Now, each of these columns are samples of binomial distribution with n = 1 and size = numtri. If we were to add the first two columns and replace the second column with this sum, then, from (1), since the probabilities are equal, we'll end up with a binomial distribution with n = 2. Similarly, instead, if you had added the first three columns and replaced th 3rd column by this sum, you would have obtained a binomial distribution with n = 3 and so on...
The concept is that if you cumulatively add each column, then you end up with numbet number of binomial distributions (1 to 32 here). So, let's do that.
xcum <- t(apply(xcum, 1, cumsum))
# you can verify that the second column has similar probabilities by this:
# calculate the frequency of all values in 2nd column.
> table(xcum[,2])
0 1 2
694 285 21
> round(numtri * dbinom(2:0, 2, prob=5/6))
[1] 694 278 28
# more or less identical, good!
If you divide the xcum, we have generated thus far by cumsum(1:numbet) over each row in this manner:
xcum <- xcum/matrix(rep(cumsum(1:numbet), each=numtri), ncol = numbet)
this will be identical to the xcum matrix that comes out of the for-loop (if you generate it with the same seed). However I don't quite understand the reason for this division by Andrie as this is not necessary to generate the graph you require. However, I suppose it has something to do with the frequency values you talked about in an earlier post on math.stackexchange
Now on to why you have difficulties obtaining the graph I had attached (with n+1 bins):
For a binomial distribution with n=1:32 trials, 5/6 as probability of tails (failures) and 1/6 as the probability of heads (successes), the probability of k heads is given by:
nCk * (5/6)^(k-1) * (1/6)^k # where nCk is n choose k
For the test data we've generated, for n=7 and n=8 (trials), the probability of k=0:7 and k=0:8 heads are given by:
# n=7
0 1 2 3 4 5
.278 .394 .233 .077 .016 .002
# n=8
0 1 2 3 4 5
.229 .375 .254 .111 .025 .006
Why are they both having 6 bins and not 8 and 9 bins? Of course this has to do with the value of numtri=1000. Let's see what's the probabilities of each of these 8 and 9 bins by generating probabilities directly from the binomial distribution using dbinom to understand why this happens.
# n = 7
dbinom(7:0, 7, prob=5/6)
# output rounded to 3 decimal places
[1] 0.279 0.391 0.234 0.078 0.016 0.002 0.000 0.000
# n = 8
dbinom(8:0, 8, prob=5/6)
# output rounded to 3 decimal places
[1] 0.233 0.372 0.260 0.104 0.026 0.004 0.000 0.000 0.000
You see that the probabilities corresponding to k=6,7 and k=6,7,8 corresponding to n=7 and n=8 are ~ 0. They are very low in values. The minimum value here is 5.8 * 1e-7 actually (n=8, k=8). This means that you have a chance of getting 1 value if you simulated for 1/5.8 * 1e7 times. If you check the same for n=32 and k=32, the value is 1.256493 * 1e-25. So, you'll have to simulate that many values to get at least 1 result where all 32 outcomes are head for n=32.

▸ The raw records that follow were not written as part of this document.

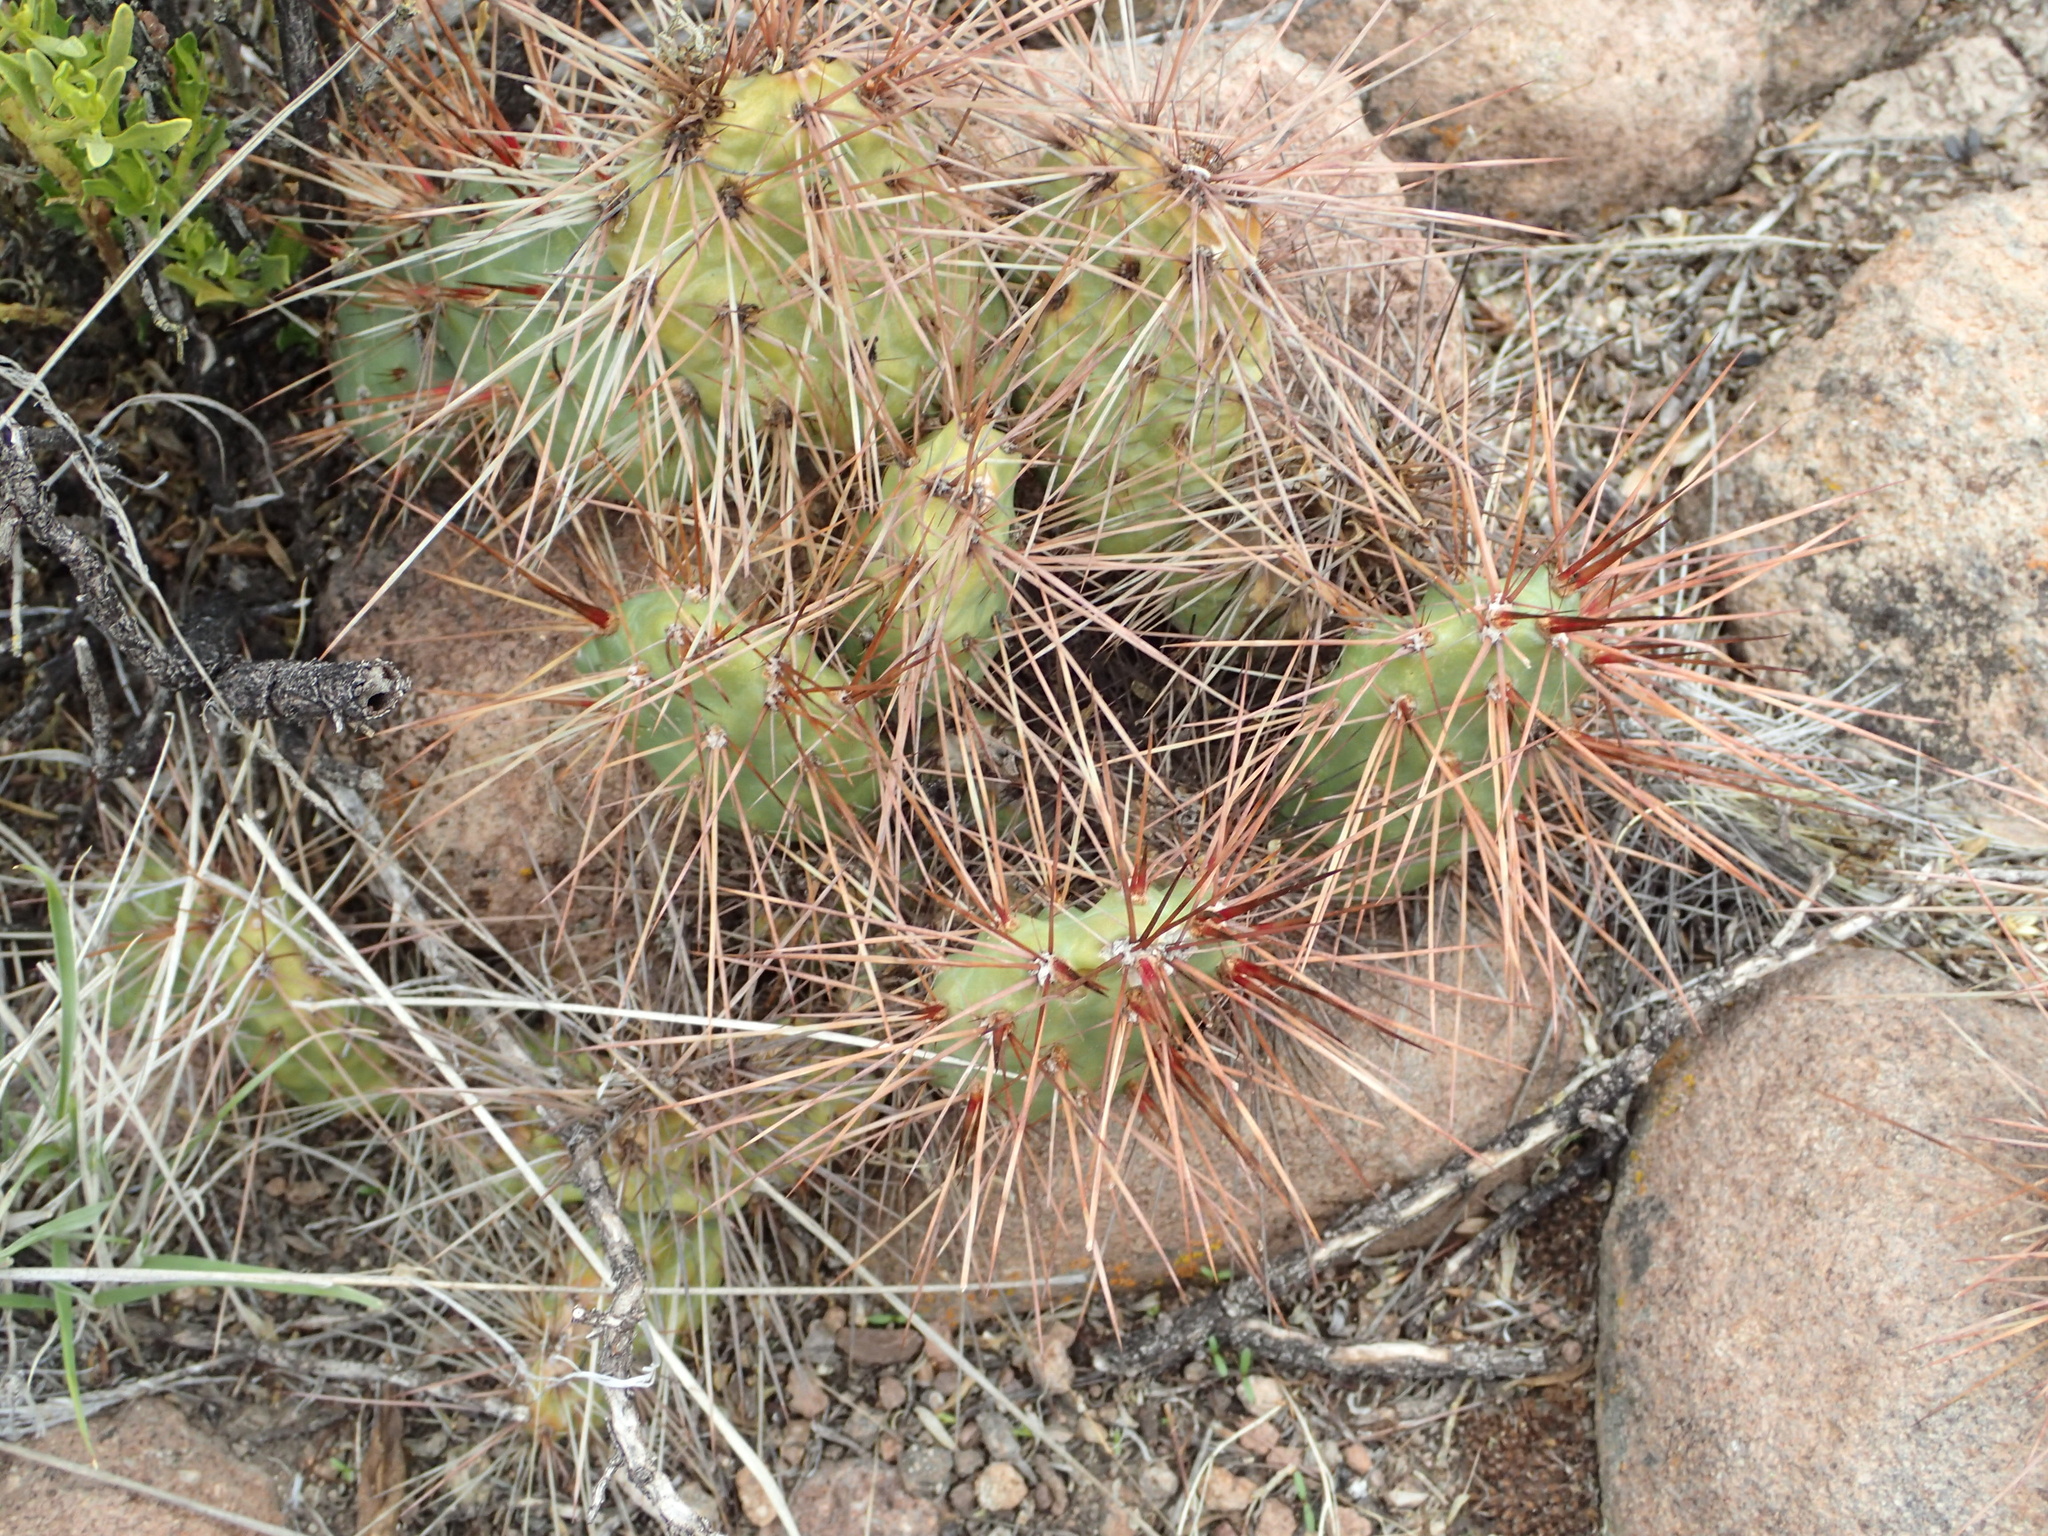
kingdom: Plantae
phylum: Tracheophyta
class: Magnoliopsida
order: Caryophyllales
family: Cactaceae
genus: Airampoa
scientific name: Airampoa soehrensii
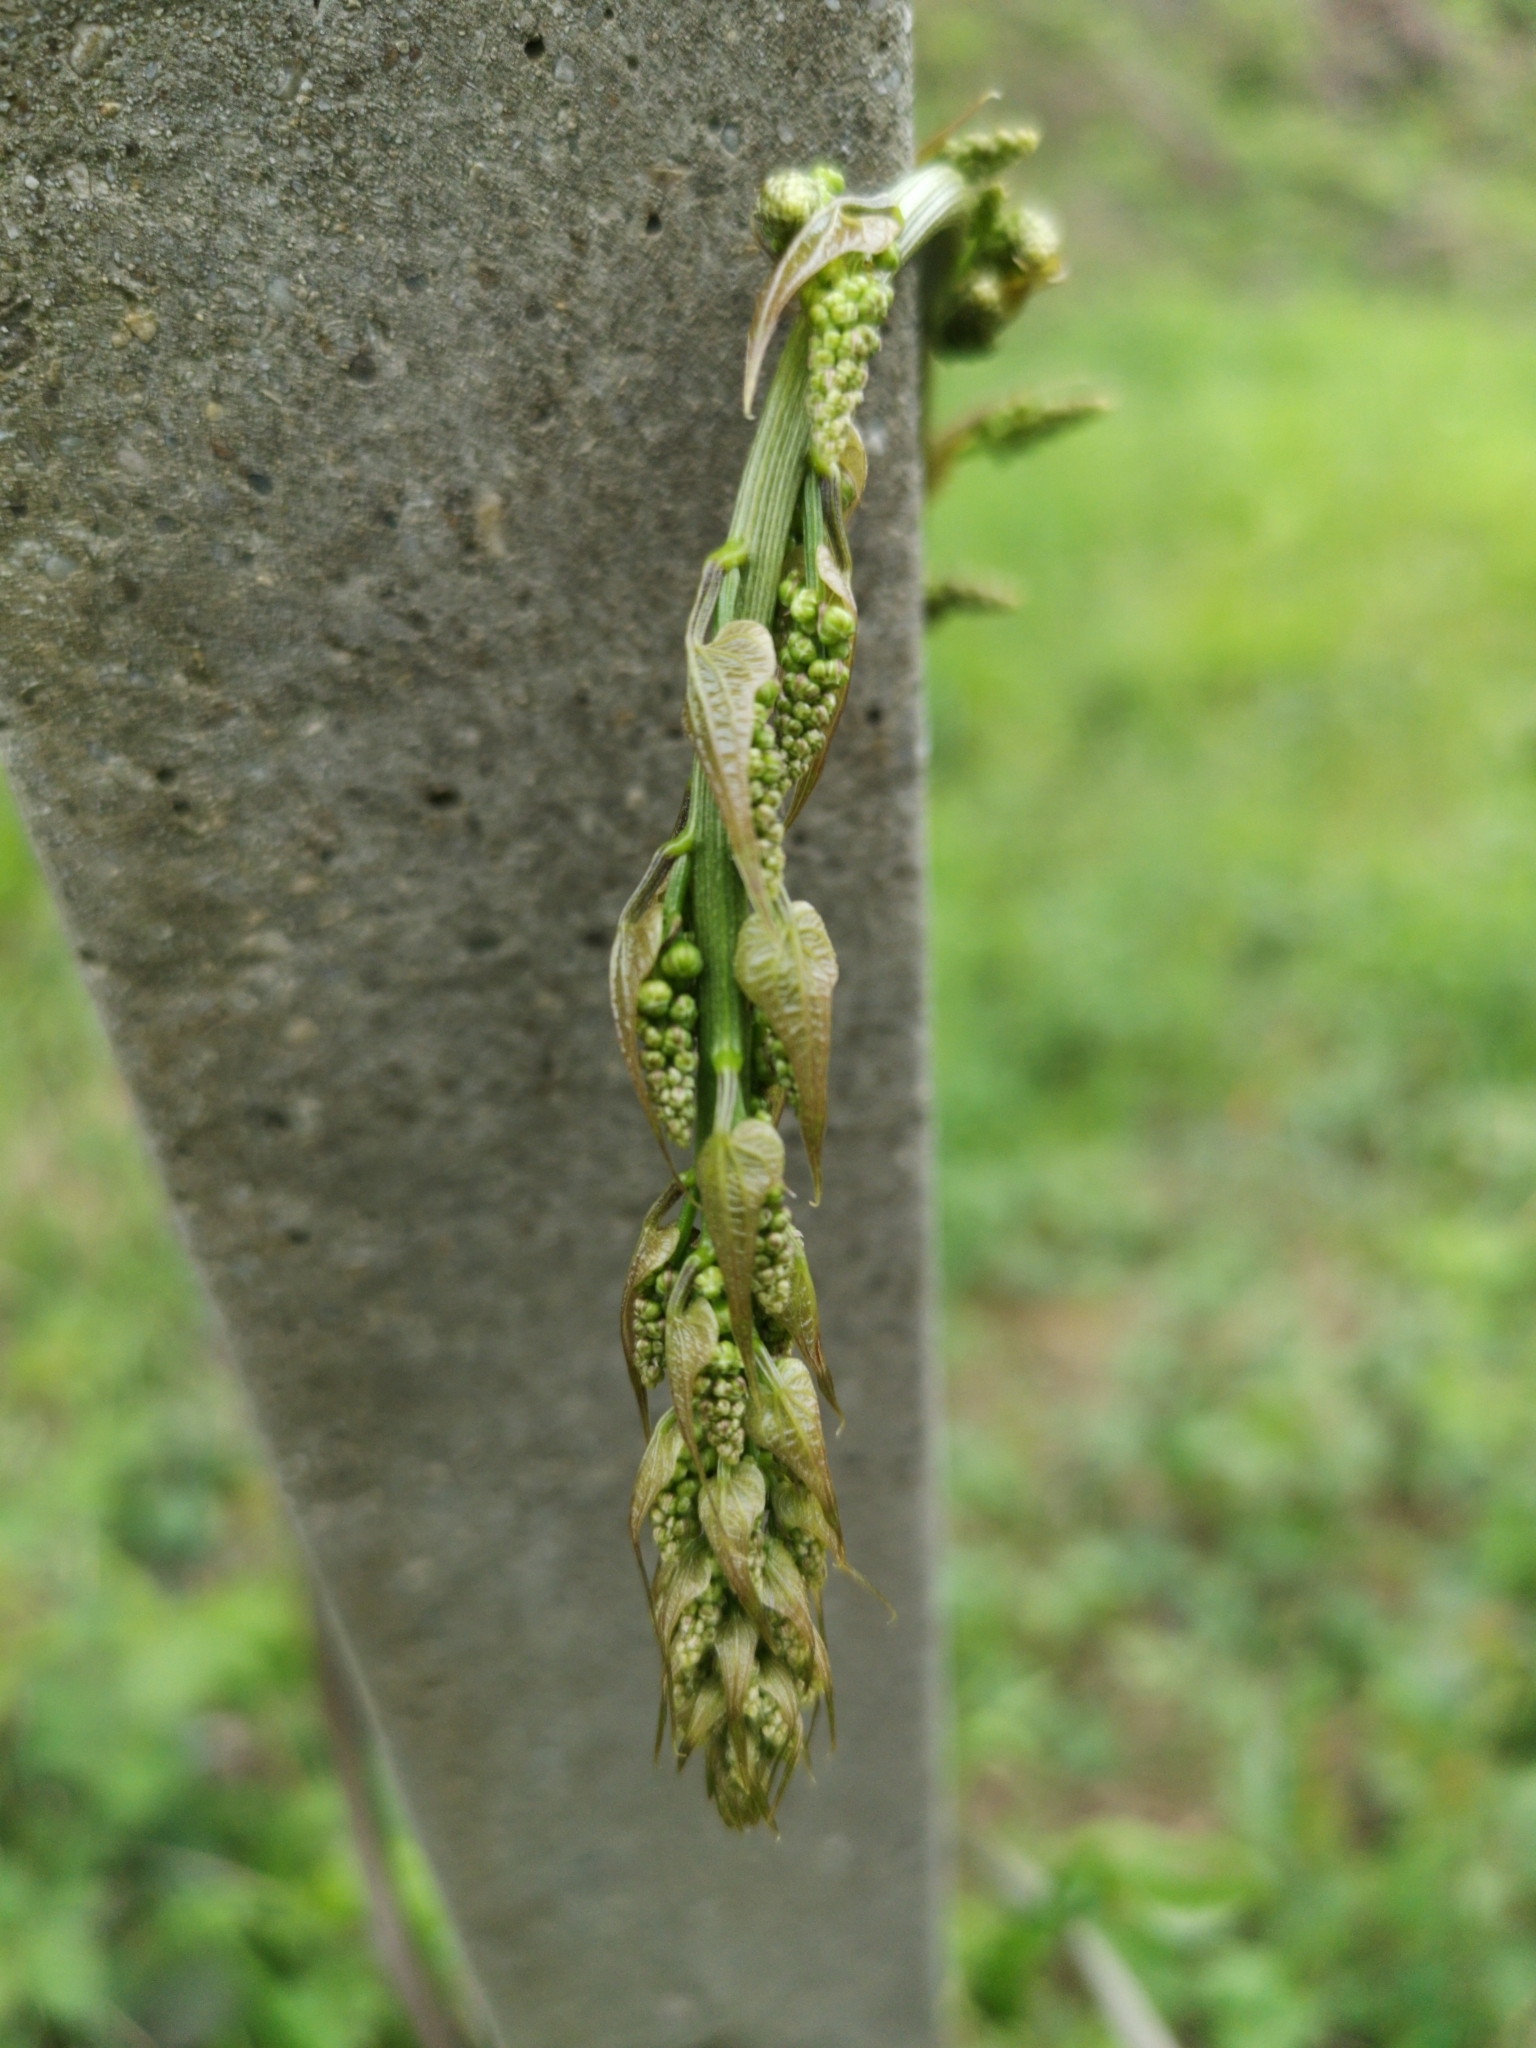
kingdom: Plantae
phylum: Tracheophyta
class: Liliopsida
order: Dioscoreales
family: Dioscoreaceae
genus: Dioscorea
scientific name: Dioscorea communis
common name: Black-bindweed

This is why your results were not having values for certain bins because the probability of having it is very low for the given numtri. And for the same reason, generating the probabilities directly from the binomial distribution overcomes this problem/limitation.
I hope I've managed to write with enough clarity for you to follow. Let me know if you've trouble going through.
Edit 2:
When I simulated the code I've just edited above with numtri=1e6, I get this for n=7 and n=8 and count the number of heads for k=0:7 and k=0:8:
# n = 7
0 1 2 3 4 5 6 7
279347 391386 233771 77698 15763 1915 117 3
# n = 8
0 1 2 3 4 5 6 7 8
232835 372466 259856 104116 26041 4271 392 22 1
Note that, there are k=6 and k=7 now for n=7 and n=8. Also, for n=8, you have a value of 1 for k=8. With increasing numtri you'll obtain more of the other missing bins. But it'll require a huge amount of time/memory (if at all).